Issue #5 - Creating training data for Neural MT
This week, we have a guest post from Prof. Andy Way of the ADAPT Research Centre in Dublin. Andy leads a world-class team of researchers at ADAPT who are working at the very forefront of Neural MT. The post expands on the topic of training data - originally presented as one of the "6 Challenges in NMT" from Issue #4 - and considers the possibility of creating synthetic training data using backtranslation. Enjoy!
Do you understand why you’re using backtranslated data?
Even if you ignore the hype surrounding recent claims by Google, Microsoft and SDL that their neural machine translation (NMT) engines are “bridging the gap between human and machine translation”, or have “achieved human parity” or “cracked Russian-to-English translation”, respectively, there is little doubt that NMT has rapidly overtaken statistical MT (SMT) as the new state-of-the-art in the field of machine translation (cf. Bentivogli et al., 2016).

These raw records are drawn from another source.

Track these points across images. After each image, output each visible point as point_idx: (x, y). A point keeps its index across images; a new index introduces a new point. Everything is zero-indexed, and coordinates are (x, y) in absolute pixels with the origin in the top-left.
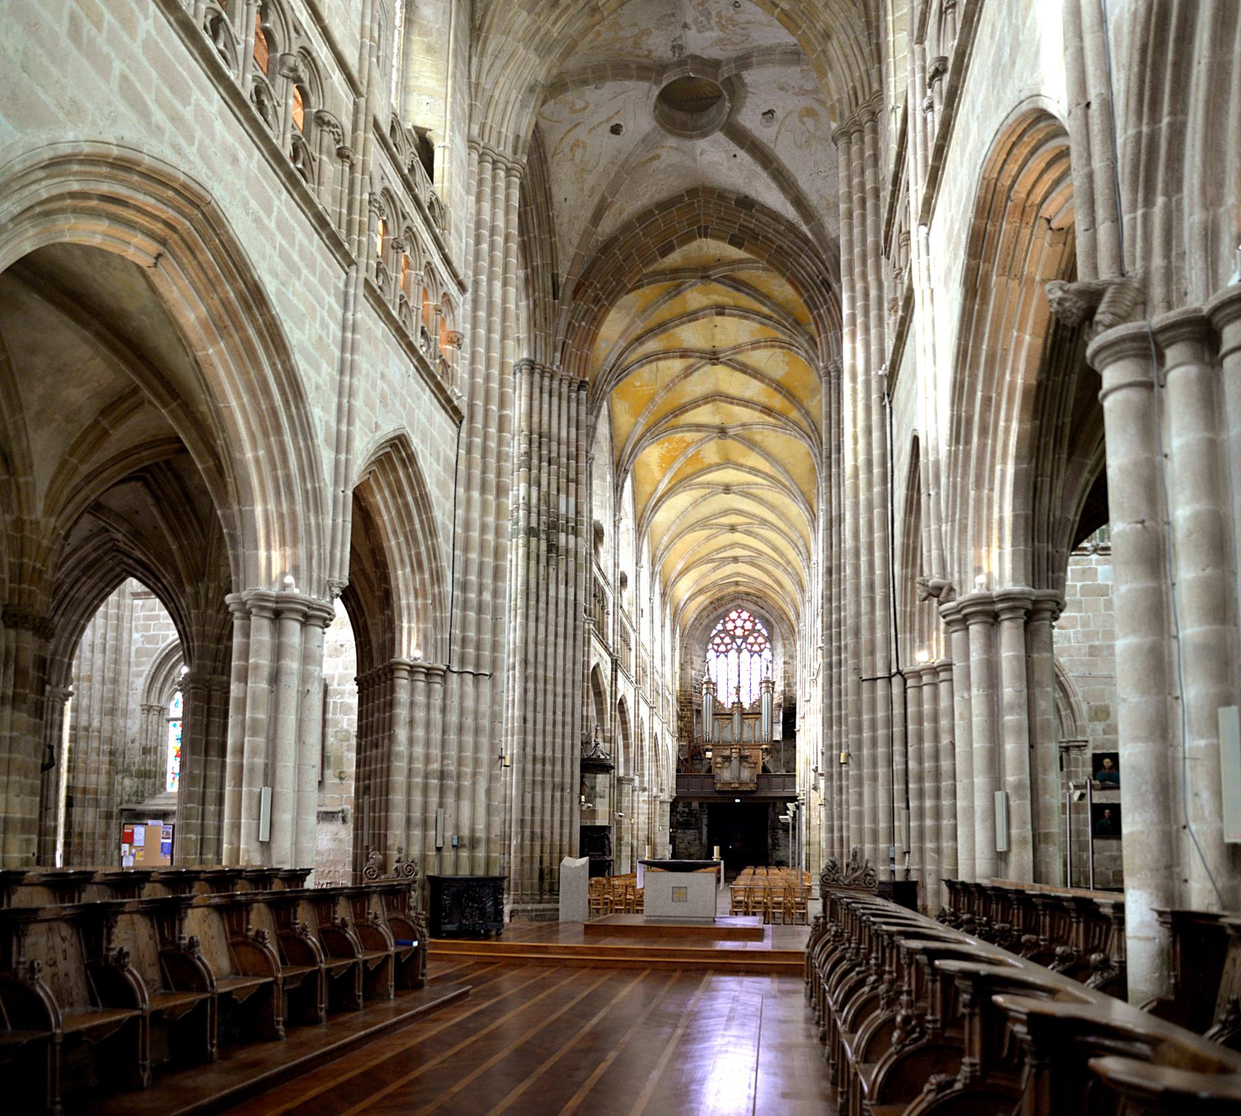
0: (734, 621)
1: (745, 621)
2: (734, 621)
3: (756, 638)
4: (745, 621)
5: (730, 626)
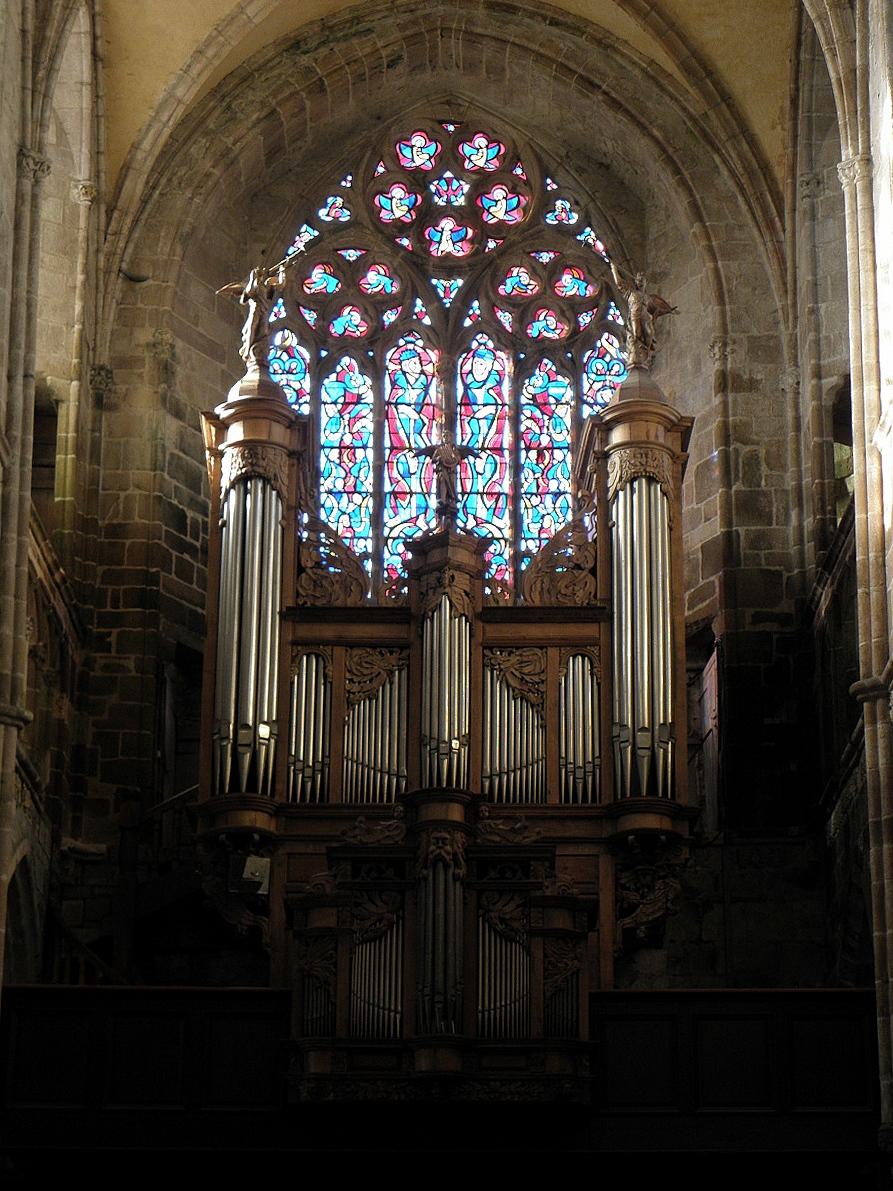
0: (417, 181)
1: (482, 182)
2: (417, 181)
3: (549, 276)
4: (482, 182)
5: (397, 205)
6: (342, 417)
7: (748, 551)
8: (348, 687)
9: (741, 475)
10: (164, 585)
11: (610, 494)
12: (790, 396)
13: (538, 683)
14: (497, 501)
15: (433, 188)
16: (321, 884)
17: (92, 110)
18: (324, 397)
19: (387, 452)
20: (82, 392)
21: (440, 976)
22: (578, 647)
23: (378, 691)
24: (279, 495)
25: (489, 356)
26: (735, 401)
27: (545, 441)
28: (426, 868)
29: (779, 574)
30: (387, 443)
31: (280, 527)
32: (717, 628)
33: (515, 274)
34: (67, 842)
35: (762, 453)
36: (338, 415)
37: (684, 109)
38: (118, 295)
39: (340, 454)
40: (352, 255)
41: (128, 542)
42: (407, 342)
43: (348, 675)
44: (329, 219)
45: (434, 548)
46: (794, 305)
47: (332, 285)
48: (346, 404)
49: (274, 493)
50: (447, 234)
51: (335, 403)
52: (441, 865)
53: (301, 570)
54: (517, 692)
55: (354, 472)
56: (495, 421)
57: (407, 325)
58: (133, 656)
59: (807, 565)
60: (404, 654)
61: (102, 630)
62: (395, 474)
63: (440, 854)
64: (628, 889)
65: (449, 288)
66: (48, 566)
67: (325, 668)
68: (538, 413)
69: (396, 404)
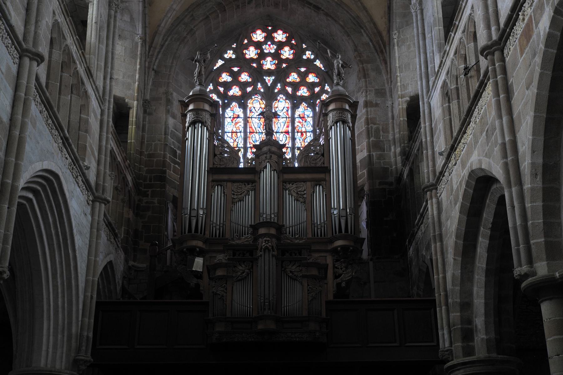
1: (281, 45)
2: (258, 45)
3: (303, 76)
4: (281, 45)
5: (251, 53)
6: (232, 122)
7: (377, 161)
8: (233, 196)
9: (373, 135)
10: (168, 175)
11: (329, 127)
12: (390, 109)
13: (304, 195)
14: (287, 150)
15: (264, 47)
16: (221, 259)
17: (143, 10)
18: (226, 116)
19: (248, 133)
20: (139, 108)
21: (267, 292)
22: (318, 182)
23: (244, 198)
24: (207, 129)
25: (284, 101)
26: (371, 111)
27: (304, 130)
28: (261, 252)
29: (388, 168)
30: (248, 131)
31: (207, 141)
32: (366, 188)
33: (292, 75)
34: (131, 263)
35: (381, 128)
36: (231, 122)
37: (351, 15)
38: (153, 77)
39: (232, 134)
40: (236, 69)
41: (155, 159)
42: (255, 97)
43: (233, 192)
44: (228, 57)
45: (265, 146)
46: (391, 77)
47: (229, 79)
48: (234, 118)
49: (205, 128)
50: (269, 62)
51: (230, 118)
52: (267, 250)
53: (215, 155)
54: (295, 197)
55: (237, 140)
56: (286, 123)
57: (255, 92)
58: (156, 199)
59: (398, 164)
60: (253, 185)
61: (145, 190)
62: (251, 141)
63: (266, 246)
64: (338, 268)
65: (269, 80)
66: (123, 158)
67: (224, 190)
68: (301, 120)
69: (251, 118)
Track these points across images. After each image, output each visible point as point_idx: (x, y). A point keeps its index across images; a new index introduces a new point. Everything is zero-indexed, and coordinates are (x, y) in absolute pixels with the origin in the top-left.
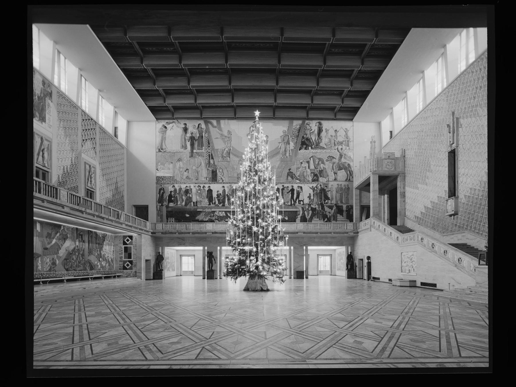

However, as covered in Issue #4 of this very series, it is widely acknowledged that NMT typically requires much more data to build a system with good translation performance. While sufficient data sizes exist for the ‘usual’ language pairs, lack of training data is a severe inhibitor to good performance; to give one example, last year we built SMT and NMT systems to translate Old English to Modern English, on a training set of just 2,700 parallel sentences – while the BLEU score for SMT was a healthy 40, for NMT it was just 5.
What are the options?
Given the widespread lack of data for many language pairs, NMT system developers have typically resorted to using ‘backtranslated’ data. Imagine you really want to translate from language X to language Y, but you don’t have enough parallel data to ensure good performance, but you do have lots of monolingual data for language Y. What you can do is build an MT system using the parallel data you do have for the reverse direction (Y-to-X), translate your monolingual data Y, and now you have a lot of MT output in language X corresponding to all that data in language Y aligned perfectly at the sentence level. You now reverse that large amount of ‘backtranslated’ synthetic parallel data, and add it to your authentic (but small amount of) parallel data for language pair X-to-Y, and you can now build an NMT system on the total amount of ‘authentic + synthetic’ data!
While it seems to work in practice, I contend that NMT practitioners have been seduced into using backtranslation as a necessity without really thinking properly about its effect on translation performance. In a recent paper I presented at EAMT 2018 in Alacant (Poncelas et al., 2018), we set out to investigate from first principles the effect of using backtranslated data in NMT. It can’t just be the case that ‘more data is better data’ in this regard. Surely at some point the errors in the MT-ed synthetic data will outweigh the ‘good’ authentic human-translated parallel data? And surely you’d be mad to argue that building an MT system with solely synthetic data was a good idea?
How did it do?
Well … it turns out that it’s not so mad after all! In Poncelas et al. (2018), we showed that for German-to-English – a difficult language pair -- using 1M sentence pairs of synthetic-only data, we obtain a BLEU score of 0.229, which continues to rise as we add more synthetic data, achieving the best BLEU score of 0.2363 with 3.5M sentence pairs. This is an interesting finding; we know that adding in more data usually causes system performance to rise, but for the first time we see the same thing happening with synthetic-only data!
Even more surprisingly, using 1M sentence pairs of authentic-only data, we obtain a BLEU score of 0.23, only minimally higher than for the synthetic-only NMT system … and according to the METEOR automatic evaluation metric, the score for the synthetic-only system is actually better than for the authentic-only system! However, as more and more data is added, we see the gap increase between the performance of the authentic-only system compared to the synthetic-only system.
When running experiments in the ‘normal’ set-up – where incrementally larger amounts of synthetic data are added to the authentic data – we see that performance starts out higher for this ‘hybrid’ set-up, but that the authentic-only system starts to outperform the hybrid system at around 3M sentence pairs (3M authentic vs. 1M authentic + 2M synthetic). That is, we may have observed a tipping point, where adding more synthetic data is actually harmful. In future, we want to expand our experiments to discover whether an optimal ratio between the amount of synthetic and authentic data exists where the best system performance is seen. We also want to expand our experiments to more language pairs and data sets, in order to discover whether there are generalisations to observe.